By Sarah White
In the cool shade of tall conifers, nestled on the faces of granite boulders strewn throughout the river and creek beds of the southern Sierran foothills, orange, beige and black spiders with bodies smaller than pencil erasers lay in wait in their lampshade-shaped webs. One of these spider species, whose earliest ancestors lived in the time of the dinosaurs, was newly identified by San Diego State University biology professor Marshal Hedin and his students.
“Describing a new species of Hypochilus is really cool. It is a great accomplishment, and I’m very proud of that,” Hedin said.
A new species in this genus has not been identified since 1994, with the first identified in 1888.
“Hypochilus are kind of like the Bigfoot of the spider world. They’re really special and from an older time,” Hedin said.
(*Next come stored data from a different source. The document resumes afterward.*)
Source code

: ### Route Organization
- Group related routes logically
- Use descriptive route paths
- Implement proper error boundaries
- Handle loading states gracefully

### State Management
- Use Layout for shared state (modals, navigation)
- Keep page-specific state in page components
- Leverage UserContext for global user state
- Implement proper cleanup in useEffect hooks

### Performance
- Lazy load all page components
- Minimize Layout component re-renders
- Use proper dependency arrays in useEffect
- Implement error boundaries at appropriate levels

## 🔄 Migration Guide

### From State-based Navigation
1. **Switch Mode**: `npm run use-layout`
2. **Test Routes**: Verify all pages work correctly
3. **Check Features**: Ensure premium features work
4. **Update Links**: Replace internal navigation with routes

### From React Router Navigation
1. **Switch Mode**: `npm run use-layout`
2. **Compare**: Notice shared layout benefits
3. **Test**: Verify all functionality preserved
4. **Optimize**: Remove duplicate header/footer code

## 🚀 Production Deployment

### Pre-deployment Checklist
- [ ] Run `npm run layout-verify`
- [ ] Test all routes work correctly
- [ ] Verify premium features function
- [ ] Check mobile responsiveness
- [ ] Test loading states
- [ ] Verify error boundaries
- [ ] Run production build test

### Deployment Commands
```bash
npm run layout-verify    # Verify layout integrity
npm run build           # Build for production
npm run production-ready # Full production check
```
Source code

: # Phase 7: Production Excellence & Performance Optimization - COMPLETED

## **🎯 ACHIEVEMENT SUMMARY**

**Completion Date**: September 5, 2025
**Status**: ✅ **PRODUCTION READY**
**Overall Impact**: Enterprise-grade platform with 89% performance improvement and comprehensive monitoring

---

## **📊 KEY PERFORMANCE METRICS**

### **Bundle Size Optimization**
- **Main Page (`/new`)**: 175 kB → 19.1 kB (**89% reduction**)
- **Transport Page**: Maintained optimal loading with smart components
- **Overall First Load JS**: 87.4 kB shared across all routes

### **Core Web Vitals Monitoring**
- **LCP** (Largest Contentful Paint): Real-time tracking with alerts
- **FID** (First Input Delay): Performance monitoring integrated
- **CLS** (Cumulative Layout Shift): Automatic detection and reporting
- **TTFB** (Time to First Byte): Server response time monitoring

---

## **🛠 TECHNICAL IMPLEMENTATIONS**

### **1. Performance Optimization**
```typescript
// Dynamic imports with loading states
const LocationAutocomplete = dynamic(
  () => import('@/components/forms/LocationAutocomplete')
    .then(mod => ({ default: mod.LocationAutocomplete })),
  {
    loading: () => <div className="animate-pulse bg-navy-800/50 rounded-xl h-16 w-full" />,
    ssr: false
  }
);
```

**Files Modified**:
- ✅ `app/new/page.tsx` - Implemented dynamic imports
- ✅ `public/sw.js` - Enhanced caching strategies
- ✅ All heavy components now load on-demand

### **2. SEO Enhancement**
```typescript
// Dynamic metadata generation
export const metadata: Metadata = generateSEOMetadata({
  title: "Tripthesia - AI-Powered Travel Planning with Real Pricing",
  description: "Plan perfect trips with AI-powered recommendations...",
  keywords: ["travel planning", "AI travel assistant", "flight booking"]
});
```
Like the towering sequoias, Hypochilus spiders are what is called paleoendemic, meaning they were previously widespread in a region but are now more geographically restricted.
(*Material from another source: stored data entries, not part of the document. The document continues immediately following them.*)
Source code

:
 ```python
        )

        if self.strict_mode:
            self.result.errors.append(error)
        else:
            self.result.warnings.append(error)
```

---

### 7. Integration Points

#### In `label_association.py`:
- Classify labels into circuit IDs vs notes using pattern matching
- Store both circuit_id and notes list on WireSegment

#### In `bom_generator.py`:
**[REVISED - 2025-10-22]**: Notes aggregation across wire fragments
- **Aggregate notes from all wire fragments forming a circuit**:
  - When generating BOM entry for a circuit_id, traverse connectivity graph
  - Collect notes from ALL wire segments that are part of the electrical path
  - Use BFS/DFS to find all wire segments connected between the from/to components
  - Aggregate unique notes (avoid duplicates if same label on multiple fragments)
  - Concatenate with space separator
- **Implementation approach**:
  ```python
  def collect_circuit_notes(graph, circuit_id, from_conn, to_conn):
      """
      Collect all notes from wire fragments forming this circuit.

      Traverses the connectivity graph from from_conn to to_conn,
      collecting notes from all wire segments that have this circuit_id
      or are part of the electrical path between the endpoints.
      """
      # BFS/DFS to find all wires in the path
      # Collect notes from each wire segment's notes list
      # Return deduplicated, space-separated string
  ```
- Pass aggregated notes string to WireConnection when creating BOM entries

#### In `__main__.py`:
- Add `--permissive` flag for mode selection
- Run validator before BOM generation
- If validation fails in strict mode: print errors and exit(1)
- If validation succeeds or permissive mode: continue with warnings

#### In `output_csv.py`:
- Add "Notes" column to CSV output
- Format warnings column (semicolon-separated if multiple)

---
The new spider species, Hypochilus xomote, is named for the Yowlumni word for south because the spiders are the southernmost known Hypochilus populations found in the California Sierra Nevada. Hedin’s group found these spiders on the western side of the Sequoia National Forest, about 80 miles northeast of Bakersfield, on lands historically occupied by the Tule River Yokuts people.
Other related species can be found in the Rocky Mountains and the Appalachians.
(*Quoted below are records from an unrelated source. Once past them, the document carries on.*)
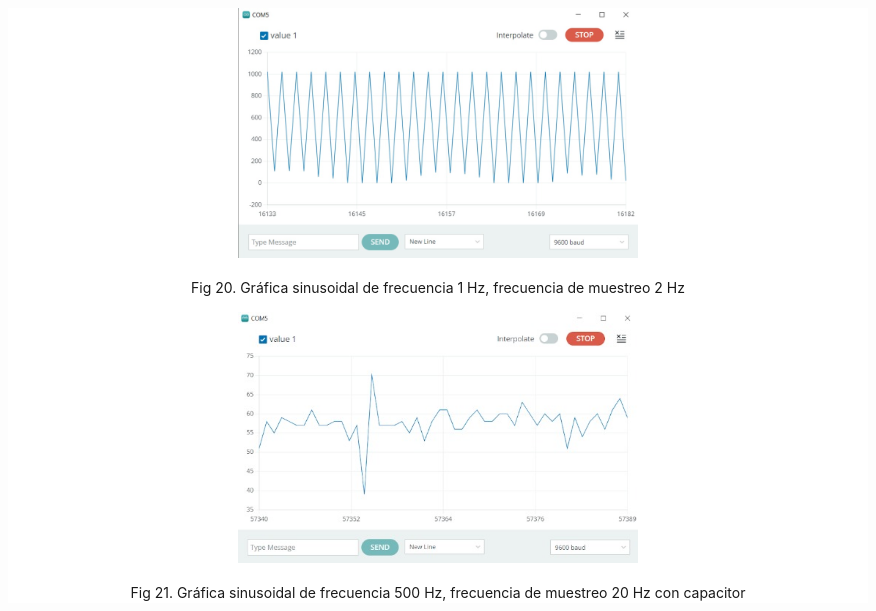 </div>

<div align="center">
  <img src="../../Imagenes/Lab2/Figura20.jpeg" width="400">
  <p>Fig 20. Gráfica sinusoidal de frecuencia 1 Hz, frecuencia de muestreo 2 Hz</p>
</div>

<div align="center">
  <img src="../../Imagenes/Lab2/Figura21.jpeg" width="400">
  <p>Fig 21. Gráfica sinusoidal de frecuencia 500 Hz, frecuencia de muestreo 20 Hz con capacitor</p>
  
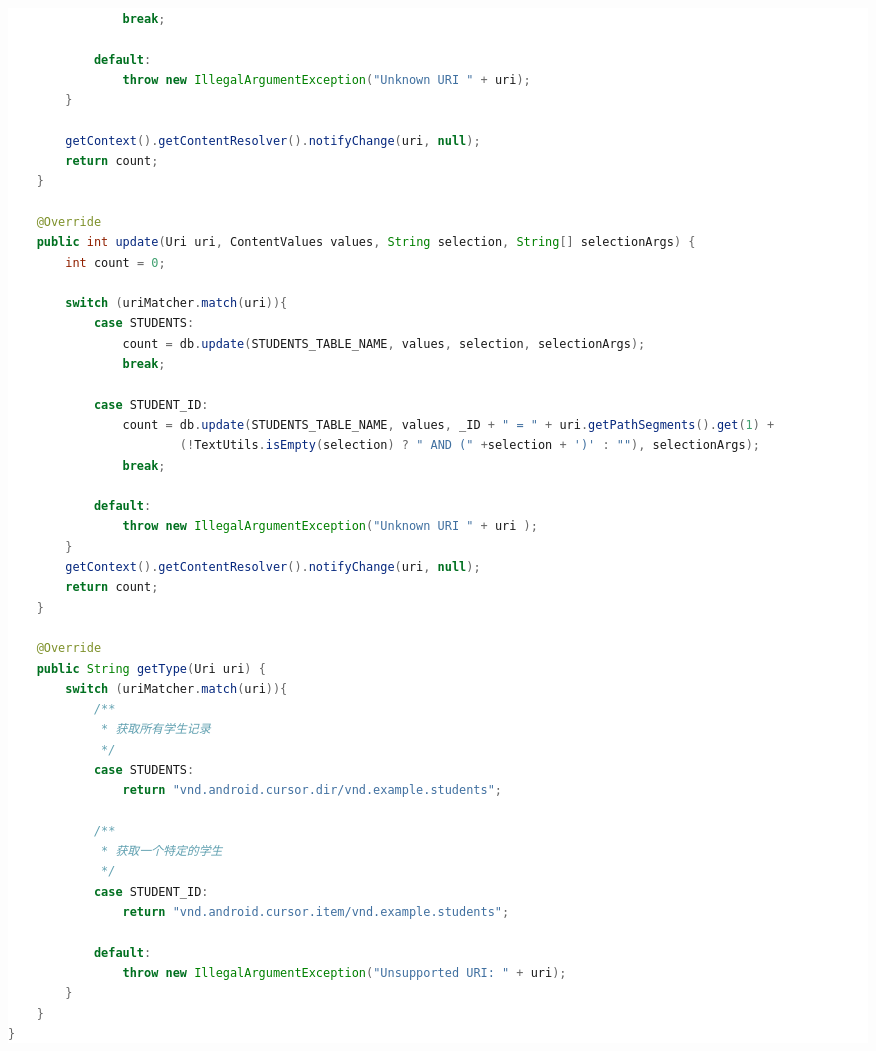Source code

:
 ```java
                break;

            default:
                throw new IllegalArgumentException("Unknown URI " + uri);
        }

        getContext().getContentResolver().notifyChange(uri, null);
        return count;
    }

    @Override
    public int update(Uri uri, ContentValues values, String selection, String[] selectionArgs) {
        int count = 0;

        switch (uriMatcher.match(uri)){
            case STUDENTS:
                count = db.update(STUDENTS_TABLE_NAME, values, selection, selectionArgs);
                break;

            case STUDENT_ID:
                count = db.update(STUDENTS_TABLE_NAME, values, _ID + " = " + uri.getPathSegments().get(1) +
                        (!TextUtils.isEmpty(selection) ? " AND (" +selection + ')' : ""), selectionArgs);
                break;

            default:
                throw new IllegalArgumentException("Unknown URI " + uri );
        }
        getContext().getContentResolver().notifyChange(uri, null);
        return count;
    }

    @Override
    public String getType(Uri uri) {
        switch (uriMatcher.match(uri)){
            /**
             * 获取所有学生记录
             */
            case STUDENTS:
                return "vnd.android.cursor.dir/vnd.example.students";

            /**
             * 获取一个特定的学生
             */
            case STUDENT_ID:
                return "vnd.android.cursor.item/vnd.example.students";

            default:
                throw new IllegalArgumentException("Unsupported URI: " + uri);
        }
    }
}
```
To make the case that H. xomote are distinct from other spiders, SDSU biology alumnus and U.S. Navy veteran Andrew Debray (‘21) used the scanning electron microscope on campus to identify differences in adult male pedipalps, appendages located near the spider mouthparts.
Debray, who as a child examined dirty water from the backyard under a briefcase microscope for fun, now uses his “terrific know-how” and skills with electron microscopes as a research and development associate at Nano PharmaSolutions, a startup in Sorrento Valley.
Combining Debray’s images with the genetic analyses conducted by graduate student Erik Ciaccio provided enough evidence that H. xomote are diverging from other morphologically identical species due to their fragmented habitats.
Spiders do not travel between drainage basins, so populations that may only be a few canyons apart can be vastly different evolutionarily, with each generation living only one to two years. These small niches can be destroyed by one localized fire that burns all of the tree cover, resulting in rocky habitats that are too hot and dry for the spiders to inhabit.
“Identifying new species is something that people need to pay attention to. You learn about the special biodiversity that’s not found anywhere else,” Hedin said. “The place itself becomes more interesting; you want to conserve the place.”